Following another week of emotionless online classes and cold weather, already-depressed UW junior Vanessa Halpert was sent over the edge by a 45% biochemistry midterm grade that popped up in her Canvas notifications. Halpert began to sulk, muttering “I cannot continue to live like this” as she realized that she had neither smiled nor laughed in at least a month.
Halpert unsuccessfully searched her room for anything that could give her some sort of emotion; she had already tried to snuggle her musty pillow pet yesterday and had emptied her Juul pods a week ago after failing to match with anyone on Tinder for three straight days.
She then quickly googled “What to do in Madison” and realized that a scholastic book fair was happening at a local elementary school. The 21-year-old regressed to her younger self who derived joy from glittery books and emoji erasers.

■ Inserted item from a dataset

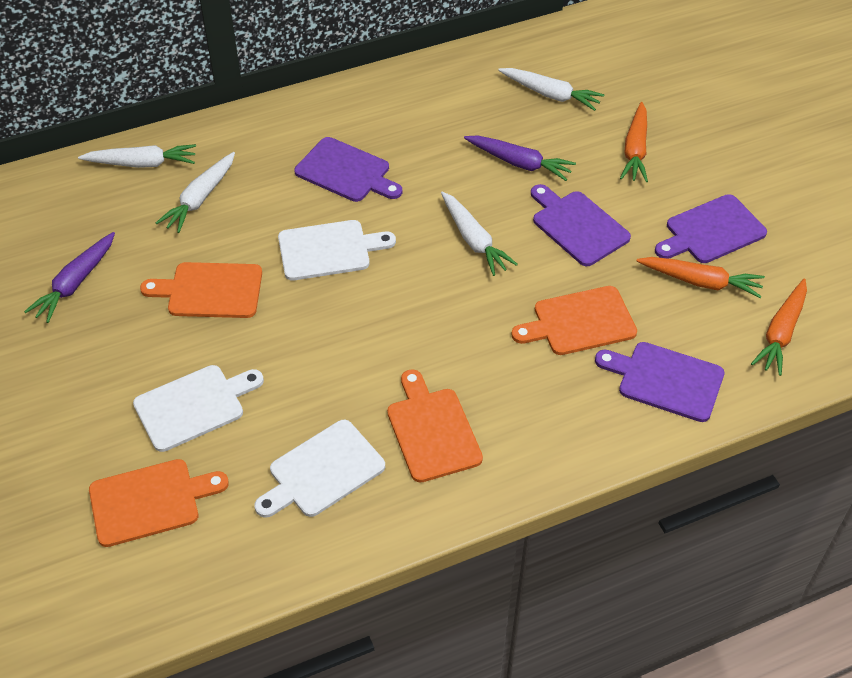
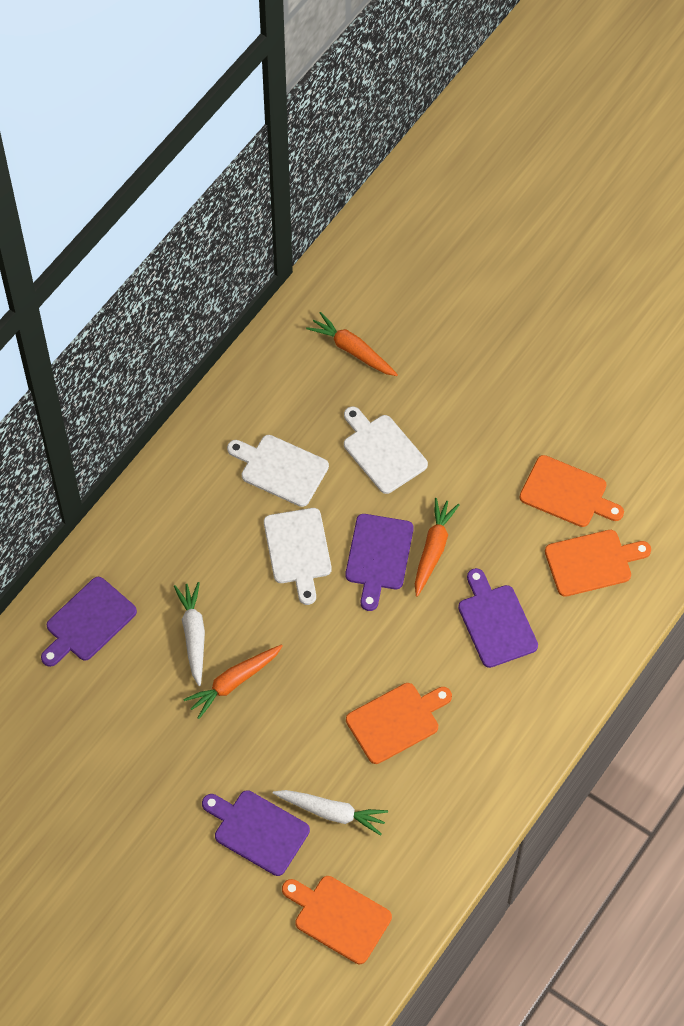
purple carrot: 2 -> 0
white carrot: 4 -> 2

“Who are you to tell me what I can and can’t do, Mr. Reporter?” Halpert told our student correspondent. “I think you’re just being ageist. I’m as worthy of a gold starry pencil as the people in 4th grade. I just want life to be simple again. Why can’t we all be happy like we used to?” she said, bursting into tears.
There, Halpert shoved aside the “obnoxious” school librarian who told her the event was 12-and-under only and walked directly to the Guinness Book of World Records section to get a copy. The brain-fogged Vanessa quickly texted her Mom to ask if she had deposited money in her school account for the fair and said “Mom, why do you want to ruin my life?” when Mrs. Halpert asked if she was under the influence.
Vanessa proceeded to belittle the children at the book fair, calling one student reading a nonfiction book on the Ice Age a “total nerd” before stealing a yo-yo and running out of the school.